小站终于失而复得,余心甚欢。想上一篇的节气尚为处暑,如今却大雪已过。虽然今年这广州的天气着实温暖,北方降雪大片,这边却二十几度,穿两件衣服都嫌热。先放几张十一月份在北京拍的图,有空的时候再来更新更新。

似有好多话想写,却无以言之……

这个曾经待过快一年的地方,风景依旧,名字却换了。

杭州印象

甲     当年马可波罗在游记中提到“上有天堂,下有苏杭”时,还以为“上有天堂”说的是大都城,现在的帝都。虽然经过多年浩劫,暖风熏得游人醉的气象已然不再,但那时候的杭州却依然让这位威尼斯人着迷。多年之后,当某人第一次来到西湖边上时候,时过境迁,但空气中依然弥漫着繁华与奢靡的气息。我看到熙熙攘攘的游人,走过红灯绿灯,将车流截成一段一段,然后漫步在西湖边上,或者聚集在“外婆家”和“绿茶”的门口。西湖无疑是美丽的,尽管我只在湖边逗留了不到一个小时。杨柳依依,荷叶摇摇,能看到几个花骨朵儿,却还没到盛开的时节。这个时候康乐园里的荷塘,其实已经开得差不多了。天气是极好的,晴空万里无云,蓝得喜人。天还是亮堂的,却已经可以在柳树上方看到一轮近乎饱满的月亮。中午的酷热此时已经散去,小游船也已经跑完了最后一圈。很遗憾这次在西湖没有去坐船玩一玩。看到这么一大片湖面,总让我想起当年在北京颐和园,和东伟、雅涛一起踩船踩到脚快抽筋的情景。
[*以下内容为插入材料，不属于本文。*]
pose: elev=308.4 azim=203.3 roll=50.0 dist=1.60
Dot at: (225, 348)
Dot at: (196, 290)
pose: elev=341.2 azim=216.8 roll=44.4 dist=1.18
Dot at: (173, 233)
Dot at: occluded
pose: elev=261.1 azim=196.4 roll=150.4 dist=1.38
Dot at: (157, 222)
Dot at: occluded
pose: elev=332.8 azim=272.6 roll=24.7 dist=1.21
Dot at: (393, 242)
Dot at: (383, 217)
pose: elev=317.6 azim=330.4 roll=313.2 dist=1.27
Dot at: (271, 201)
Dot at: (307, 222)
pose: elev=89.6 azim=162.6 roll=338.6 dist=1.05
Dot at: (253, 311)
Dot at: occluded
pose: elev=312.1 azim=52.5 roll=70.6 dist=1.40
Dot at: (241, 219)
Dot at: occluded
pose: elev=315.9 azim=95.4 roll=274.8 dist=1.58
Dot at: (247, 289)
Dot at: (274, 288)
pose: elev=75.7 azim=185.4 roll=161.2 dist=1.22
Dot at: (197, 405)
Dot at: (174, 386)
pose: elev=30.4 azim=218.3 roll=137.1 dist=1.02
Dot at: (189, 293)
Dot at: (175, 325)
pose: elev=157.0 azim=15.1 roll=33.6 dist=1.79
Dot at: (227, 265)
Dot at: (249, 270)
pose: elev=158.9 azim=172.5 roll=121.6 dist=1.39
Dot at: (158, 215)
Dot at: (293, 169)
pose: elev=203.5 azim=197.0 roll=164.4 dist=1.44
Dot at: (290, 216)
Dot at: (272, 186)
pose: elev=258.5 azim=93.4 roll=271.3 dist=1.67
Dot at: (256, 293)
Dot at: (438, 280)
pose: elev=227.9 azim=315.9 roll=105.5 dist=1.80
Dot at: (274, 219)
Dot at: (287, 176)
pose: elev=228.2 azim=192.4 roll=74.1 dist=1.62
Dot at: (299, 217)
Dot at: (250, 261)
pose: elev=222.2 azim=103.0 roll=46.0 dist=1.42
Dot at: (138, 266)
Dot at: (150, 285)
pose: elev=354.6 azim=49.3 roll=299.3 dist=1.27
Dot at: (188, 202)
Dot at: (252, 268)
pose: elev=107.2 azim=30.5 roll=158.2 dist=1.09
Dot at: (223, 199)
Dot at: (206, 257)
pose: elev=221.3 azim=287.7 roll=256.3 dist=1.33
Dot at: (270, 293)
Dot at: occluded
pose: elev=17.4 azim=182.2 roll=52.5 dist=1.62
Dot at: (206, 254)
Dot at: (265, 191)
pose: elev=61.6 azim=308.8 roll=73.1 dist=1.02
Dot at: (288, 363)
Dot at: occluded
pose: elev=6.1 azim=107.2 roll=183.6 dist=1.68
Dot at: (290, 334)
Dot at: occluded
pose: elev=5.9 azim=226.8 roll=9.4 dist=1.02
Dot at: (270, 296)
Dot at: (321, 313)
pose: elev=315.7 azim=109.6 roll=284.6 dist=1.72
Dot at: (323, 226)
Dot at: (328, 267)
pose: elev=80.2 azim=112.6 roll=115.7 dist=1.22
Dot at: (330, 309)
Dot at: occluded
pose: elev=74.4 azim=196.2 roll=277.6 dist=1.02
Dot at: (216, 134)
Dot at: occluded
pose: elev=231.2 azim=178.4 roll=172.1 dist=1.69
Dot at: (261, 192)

丙    看图方知手机拍照差。单反太沉,好手机太贵,想弄个单电了……

丁     白天实在太热了。所以骑行在下午四点多开始。出发前发现顶户外帽不见了,找来找去想来想去应该是忘在昨晚吃饭那地儿了。滨江区的路是不错,宽敞干净车又少,只是绿化不够好。四五点钟的太阳依然毒辣,于是在过复兴桥的时候,从地摊上买了顶十块钱的帽子。质量不错,还能收起来变成无顶的太阳帽,不幸的是在离开杭州的时候,这顶帽子又被我忘在吃饭的地儿了……六点左右到达西湖,去绿茶拿了个号,前面还有三十几位。把车停在几个奢侈品店的门口,在西湖边瞎晃悠了一会。杭州果然是美女汇聚之地,特别是西湖边,景美人更美。见到有几群人围在几棵树旁,过去一看,原来是放养的松鼠,周围人就拿爆米花喂它们。小家伙们已经非常淡定,不知道以后会不会朝峨眉山的猴子那方向发展。估摸着时间差不多,和炸弹就回到了绿茶,刚好前面就差一位。于是就吃到了据说非常赞的绿茶餐厅。点了几个招牌菜,古越熏鱼应该算正儿八经的杭州菜了,味道果然有点甜。最令我以外的是个叫“手包合合菜”——或者叫手抓合合菜,记不大清——的菜,极似老家的麦熟。
 

戊     说起麦熟,先允许我流口水五分钟……

己     说回这个合合菜,皮的味道跟麦熟是无差的,但是料色上就差太多,包的居然是蛋黄和米粉,当然还有葱、香菜和肉酱——说实话后面这些端上来的时候我还以为是京酱肉丝,想问是不是弄错了。味道其实也还可以,不过比起老家的麦熟里面的咸饼冬瓜霜韭菜虾仁豆腐花生芙豆芽酸梅酱比起来简直弱爆了!另外还吃了盘中午在“老头儿”没吃到的油爆虾,味道还可以,不过那酱油居然也是甜的。在这里得赞一下杭州,许多的食肆都人气爆棚,排队拿号的人比银行里的多多了。不过吃下来,感觉价位并没有想象中那么高,基本上跟广州的大排档差不多,但档次看上去似乎高一些。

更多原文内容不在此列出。